Jumping to the condition of survivor implied understanding what was utterly incomprehensible: the institutionalization of murder. The Nazi “process” required the absolute renounce of German and Polish citizens in favor of an unquestionable political identity. One palpable reality: the lack of relevance of ideologies. The only certainty was the insecurity of human beings, the remoteness of power, the way in which they were dragged, humiliated, coerced. The meaning of democracy degenerated into a totally negative energy. Who assumed all power through the polls (Hitler) managed to eradicate from politics all democratic mechanisms that made impossible a confusion of the terms totalitarianism/democracy, good/evil, politically correct/politically incorrect. The survivor-the Jew- found himself compelled to work with two sole options: to live or to die. The mission of the perpetrator consists in destroying life and known social and institutional forms and supplant them with an authoritarian exercise of power based on the extermination of the Other. How could a survivor transfer to a position of independence and interdependence (complete respect for the Other) without giving in to the temptation of becoming in turn a perpetrator? Luis Vicente Leon [3], Venezuelan journalist wrote that the challenge of the fight for democracy does not consist only in the strengthening of institutional mechanisms associated with the concept of governability but in the eradication of the feelings of anguish, frustration, fright and lack of confidence that are installed in the collective psyche when the checks and balances of a Constitutional State fail.

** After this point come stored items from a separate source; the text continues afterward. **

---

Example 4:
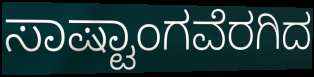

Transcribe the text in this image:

ಸಾಷ್ಟಾಂಗವೆರಗಿದ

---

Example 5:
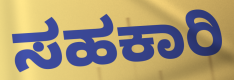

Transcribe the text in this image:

ಸಹಕಾರಿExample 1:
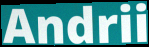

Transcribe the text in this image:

Andrii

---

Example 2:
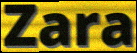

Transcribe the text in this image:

Zara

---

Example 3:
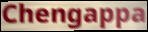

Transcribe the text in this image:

Chengappa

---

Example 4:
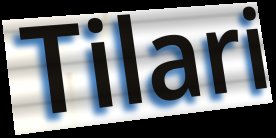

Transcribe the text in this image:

Tilari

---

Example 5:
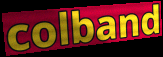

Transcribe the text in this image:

colbandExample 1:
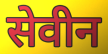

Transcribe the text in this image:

सेवीन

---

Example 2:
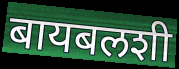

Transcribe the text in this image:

बायबलशी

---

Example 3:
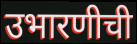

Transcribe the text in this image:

उभारणीची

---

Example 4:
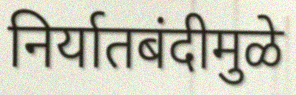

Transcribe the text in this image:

निर्यातबंदीमुळे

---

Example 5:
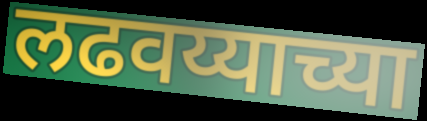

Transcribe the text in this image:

लढवय्याच्या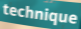
techniqueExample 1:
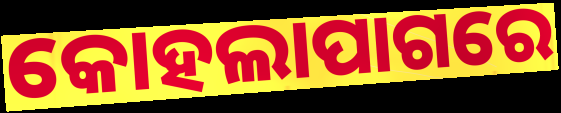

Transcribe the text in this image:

କୋହଲାପାଗରେ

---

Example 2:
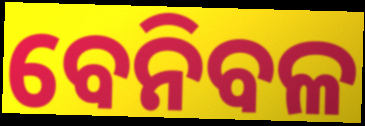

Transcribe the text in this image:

ବେନିବଳ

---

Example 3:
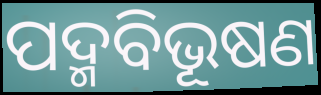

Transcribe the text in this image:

ପଦ୍ମବିଭୂଷଣ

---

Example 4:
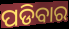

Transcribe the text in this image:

ପଡିବାର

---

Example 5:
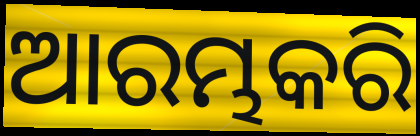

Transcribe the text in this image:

ଆରମ୍ଭକରି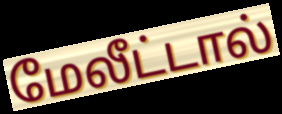
மேலீட்டால்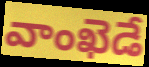
వాంఖెడే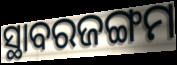
ସ୍ଥାବରଜଙ୍ଗମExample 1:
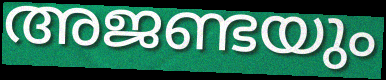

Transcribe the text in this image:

അജണ്ടയും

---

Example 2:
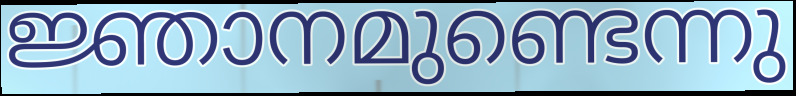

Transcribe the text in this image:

ജ്ഞാനമുണ്ടെന്നു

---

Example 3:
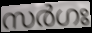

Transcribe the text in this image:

സർഗഃ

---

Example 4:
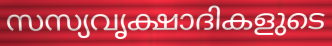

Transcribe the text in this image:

സസ്യവൃക്ഷാദികളുടെ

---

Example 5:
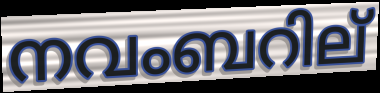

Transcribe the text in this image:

നവംബറില്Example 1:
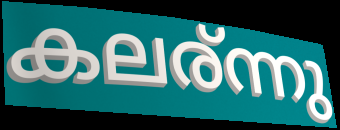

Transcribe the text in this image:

കലര്ന്നു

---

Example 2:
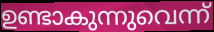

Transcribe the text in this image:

ഉണ്ടാകുന്നുവെന്ന്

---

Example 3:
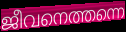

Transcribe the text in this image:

ജീവനെത്തന്നെ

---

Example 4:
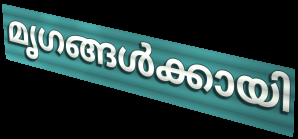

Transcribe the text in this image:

മൃഗങ്ങൾക്കായി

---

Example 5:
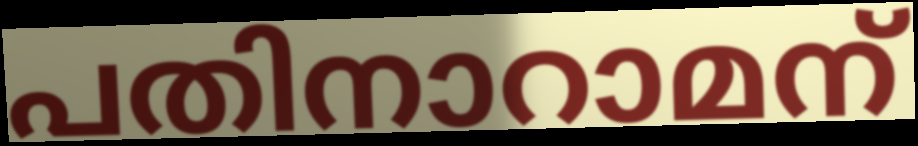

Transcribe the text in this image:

പതിനാറാമന്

The challenge of those Jews and Arabs that traveled to Auschwitz was not to overcome discrimination or deepen into the governability in Israel, but to make possible the access to the circle of well being and inter-dependence studied by de Vries.

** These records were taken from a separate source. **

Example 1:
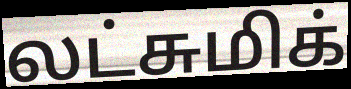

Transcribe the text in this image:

லட்சுமிக்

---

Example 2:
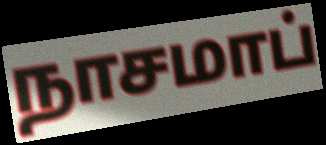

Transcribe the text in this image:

நாசமாப்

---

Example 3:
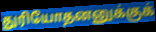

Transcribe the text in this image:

துரியோதனனுக்குக்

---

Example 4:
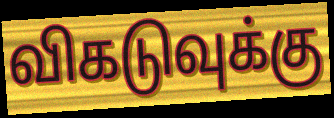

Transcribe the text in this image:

விகடுவுக்கு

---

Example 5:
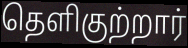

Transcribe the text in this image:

தெளிகுற்றார்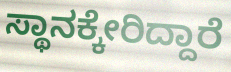
ಸ್ಥಾನಕ್ಕೇರಿದ್ದಾರೆ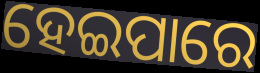
ହେଇପାରେ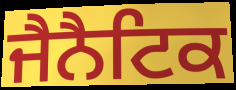
ਜੈਨੈਟਿਕ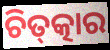
ଚିତ୍‌ତ୍କାରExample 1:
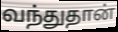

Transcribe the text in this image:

வந்துதான்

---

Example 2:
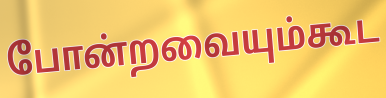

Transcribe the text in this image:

போன்றவையும்கூட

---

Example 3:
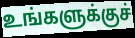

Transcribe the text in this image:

உங்களுக்குச்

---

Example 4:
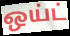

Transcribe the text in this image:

ஒய்ட்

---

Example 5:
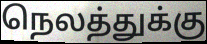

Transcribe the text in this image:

நெலத்துக்கு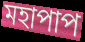
মহাপাপ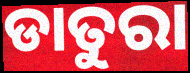
ଡାତୁରା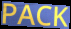
PACK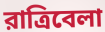
রাত্রিবেলাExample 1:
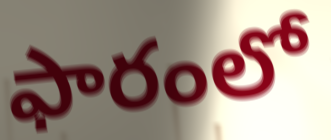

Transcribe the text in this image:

ఫారంలో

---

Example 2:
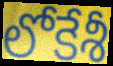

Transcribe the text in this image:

లోకేశీ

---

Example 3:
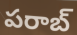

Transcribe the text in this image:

పరాబ్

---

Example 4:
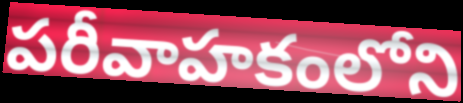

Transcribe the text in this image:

పరీవాహకంలోని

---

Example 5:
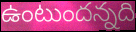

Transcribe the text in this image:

ఉంటుందన్నదిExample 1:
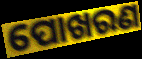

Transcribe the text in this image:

The only important revolution is an internal revolution, the road back to oneself, the road that leads to exploring less known zones of our conscience: the radical vulnerability of our existence and our independent nature. The acceptance of the Other
[2] Kertész, Imre (2002): Un instante de silencio en el paredón. El Holocausto como cultura, Barcelona, Herder, pp.32.
[3] Ver el diario “El Universal” de Caracas (23/05/04).